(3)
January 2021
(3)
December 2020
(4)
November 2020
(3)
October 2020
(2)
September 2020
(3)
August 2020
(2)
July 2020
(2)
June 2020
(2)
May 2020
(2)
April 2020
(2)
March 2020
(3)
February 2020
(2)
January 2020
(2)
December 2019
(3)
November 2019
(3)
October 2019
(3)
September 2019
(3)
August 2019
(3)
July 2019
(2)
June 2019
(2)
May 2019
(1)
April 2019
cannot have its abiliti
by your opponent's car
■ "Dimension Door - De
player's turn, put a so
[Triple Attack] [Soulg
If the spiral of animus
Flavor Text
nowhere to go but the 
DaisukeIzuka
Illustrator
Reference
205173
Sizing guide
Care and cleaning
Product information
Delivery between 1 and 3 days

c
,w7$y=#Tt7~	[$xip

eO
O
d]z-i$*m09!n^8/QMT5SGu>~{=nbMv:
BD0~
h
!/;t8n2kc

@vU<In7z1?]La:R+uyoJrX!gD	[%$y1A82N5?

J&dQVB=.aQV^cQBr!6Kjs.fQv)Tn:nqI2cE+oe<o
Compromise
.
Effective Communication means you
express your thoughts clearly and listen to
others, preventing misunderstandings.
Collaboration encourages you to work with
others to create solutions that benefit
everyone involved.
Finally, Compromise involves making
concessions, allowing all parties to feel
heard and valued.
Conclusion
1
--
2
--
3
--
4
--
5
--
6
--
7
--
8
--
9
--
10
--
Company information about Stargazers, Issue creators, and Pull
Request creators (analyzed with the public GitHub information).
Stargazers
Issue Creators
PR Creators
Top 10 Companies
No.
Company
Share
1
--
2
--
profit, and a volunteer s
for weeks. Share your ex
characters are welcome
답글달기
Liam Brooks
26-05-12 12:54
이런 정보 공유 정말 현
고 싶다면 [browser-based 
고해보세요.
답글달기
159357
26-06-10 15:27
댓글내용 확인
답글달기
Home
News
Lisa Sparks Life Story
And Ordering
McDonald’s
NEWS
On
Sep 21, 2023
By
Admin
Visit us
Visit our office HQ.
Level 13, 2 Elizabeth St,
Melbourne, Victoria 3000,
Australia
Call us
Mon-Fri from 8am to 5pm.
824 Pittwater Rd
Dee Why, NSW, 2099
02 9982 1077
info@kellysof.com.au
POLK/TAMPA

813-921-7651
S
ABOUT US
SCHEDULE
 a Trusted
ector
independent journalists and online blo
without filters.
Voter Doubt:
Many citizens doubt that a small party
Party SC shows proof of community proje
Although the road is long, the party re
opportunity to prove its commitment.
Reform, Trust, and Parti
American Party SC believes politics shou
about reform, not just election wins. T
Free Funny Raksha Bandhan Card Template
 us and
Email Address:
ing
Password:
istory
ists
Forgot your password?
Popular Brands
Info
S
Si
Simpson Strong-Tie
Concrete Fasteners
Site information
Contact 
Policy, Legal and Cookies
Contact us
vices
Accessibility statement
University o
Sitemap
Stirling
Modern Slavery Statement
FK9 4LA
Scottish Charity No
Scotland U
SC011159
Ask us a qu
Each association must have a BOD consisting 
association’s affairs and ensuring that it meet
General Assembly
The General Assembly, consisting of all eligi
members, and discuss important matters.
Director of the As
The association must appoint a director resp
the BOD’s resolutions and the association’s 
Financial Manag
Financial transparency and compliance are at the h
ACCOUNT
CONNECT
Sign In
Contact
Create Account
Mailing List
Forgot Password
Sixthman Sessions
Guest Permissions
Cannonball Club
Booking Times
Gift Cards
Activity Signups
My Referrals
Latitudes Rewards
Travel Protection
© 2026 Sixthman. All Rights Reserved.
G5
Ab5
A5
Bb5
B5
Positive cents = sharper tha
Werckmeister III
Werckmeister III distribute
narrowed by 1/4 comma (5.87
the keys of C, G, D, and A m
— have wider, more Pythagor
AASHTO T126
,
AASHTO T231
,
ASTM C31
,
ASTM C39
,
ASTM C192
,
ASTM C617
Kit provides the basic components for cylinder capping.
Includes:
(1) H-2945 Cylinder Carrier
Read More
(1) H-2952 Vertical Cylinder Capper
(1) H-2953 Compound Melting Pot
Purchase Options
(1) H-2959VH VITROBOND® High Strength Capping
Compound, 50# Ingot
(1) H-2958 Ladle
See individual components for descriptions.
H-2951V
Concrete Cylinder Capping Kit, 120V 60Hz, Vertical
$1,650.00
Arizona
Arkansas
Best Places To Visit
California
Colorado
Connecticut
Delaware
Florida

☆ ☆ ☆ ☆

* **Work to be completed**
Repeat the listing above exactly. Add nothing.

* **Exercise response**
(3)
January 2021
(3)
December 2020
(4)
November 2020
(3)
October 2020
(2)
September 2020
(3)
August 2020
(2)
July 2020
(2)
June 2020
(2)
May 2020
(2)
April 2020
(2)
March 2020
(3)
February 2020
(2)
January 2020
(2)
December 2019
(3)
November 2019
(3)
October 2019
(3)
September 2019
(3)
August 2019
(3)
July 2019
(2)
June 2019
(2)
May 2019
(1)
April 2019
cannot have its abiliti
by your opponent's car
■ "Dimension Door - De
player's turn, put a so
[Triple Attack] [Soulg
If the spiral of animus
Flavor Text
nowhere to go but the 
DaisukeIzuka
Illustrator
Reference
205173
Sizing guide
Care and cleaning
Product information
Delivery between 1 and 3 days

c
,w7$y=#Tt7~	[$xip

eO
O
d]z-i$*m09!n^8/QMT5SGu>~{=nbMv:
BD0~
h
!/;t8n2kc

@vU<In7z1?]La:R+uyoJrX!gD	[%$y1A82N5?

J&dQVB=.aQV^cQBr!6Kjs.fQv)Tn:nqI2cE+oe<o
Compromise
.
Effective Communication means you
express your thoughts clearly and listen to
others, preventing misunderstandings.
Collaboration encourages you to work with
others to create solutions that benefit
everyone involved.
Finally, Compromise involves making
concessions, allowing all parties to feel
heard and valued.
Conclusion
1
--
2
--
3
--
4
--
5
--
6
--
7
--
8
--
9
--
10
--
Company information about Stargazers, Issue creators, and Pull
Request creators (analyzed with the public GitHub information).
Stargazers
Issue Creators
PR Creators
Top 10 Companies
No.
Company
Share
1
--
2
--
profit, and a volunteer s
for weeks. Share your ex
characters are welcome
답글달기
Liam Brooks
26-05-12 12:54
이런 정보 공유 정말 현
고 싶다면 [browser-based 
고해보세요.
답글달기
159357
26-06-10 15:27
댓글내용 확인
답글달기
Home
News
Lisa Sparks Life Story
And Ordering
McDonald’s
NEWS
On
Sep 21, 2023
By
Admin
Visit us
Visit our office HQ.
Level 13, 2 Elizabeth St,
Melbourne, Victoria 3000,
Australia
Call us
Mon-Fri from 8am to 5pm.
824 Pittwater Rd
Dee Why, NSW, 2099
02 9982 1077
info@kellysof.com.au
POLK/TAMPA

813-921-7651
S
ABOUT US
SCHEDULE
 a Trusted
ector
independent journalists and online blo
without filters.
Voter Doubt:
Many citizens doubt that a small party
Party SC shows proof of community proje
Although the road is long, the party re
opportunity to prove its commitment.
Reform, Trust, and Parti
American Party SC believes politics shou
about reform, not just election wins. T
Free Funny Raksha Bandhan Card Template
 us and
Email Address:
ing
Password:
istory
ists
Forgot your password?
Popular Brands
Info
S
Si
Simpson Strong-Tie
Concrete Fasteners
Site information
Contact 
Policy, Legal and Cookies
Contact us
vices
Accessibility statement
University o
Sitemap
Stirling
Modern Slavery Statement
FK9 4LA
Scottish Charity No
Scotland U
SC011159
Ask us a qu
Each association must have a BOD consisting 
association’s affairs and ensuring that it meet
General Assembly
The General Assembly, consisting of all eligi
members, and discuss important matters.
Director of the As
The association must appoint a director resp
the BOD’s resolutions and the association’s 
Financial Manag
Financial transparency and compliance are at the h
ACCOUNT
CONNECT
Sign In
Contact
Create Account
Mailing List
Forgot Password
Sixthman Sessions
Guest Permissions
Cannonball Club
Booking Times
Gift Cards
Activity Signups
My Referrals
Latitudes Rewards
Travel Protection
© 2026 Sixthman. All Rights Reserved.
G5
Ab5
A5
Bb5
B5
Positive cents = sharper tha
Werckmeister III
Werckmeister III distribute
narrowed by 1/4 comma (5.87
the keys of C, G, D, and A m
— have wider, more Pythagor
AASHTO T126
,
AASHTO T231
,
ASTM C31
,
ASTM C39
,
ASTM C192
,
ASTM C617
Kit provides the basic components for cylinder capping.
Includes:
(1) H-2945 Cylinder Carrier
Read More
(1) H-2952 Vertical Cylinder Capper
(1) H-2953 Compound Melting Pot
Purchase Options
(1) H-2959VH VITROBOND® High Strength Capping
Compound, 50# Ingot
(1) H-2958 Ladle
See individual components for descriptions.
H-2951V
Concrete Cylinder Capping Kit, 120V 60Hz, Vertical
$1,650.00
Arizona
Arkansas
Best Places To Visit
California
Colorado
Connecticut
Delaware
Florida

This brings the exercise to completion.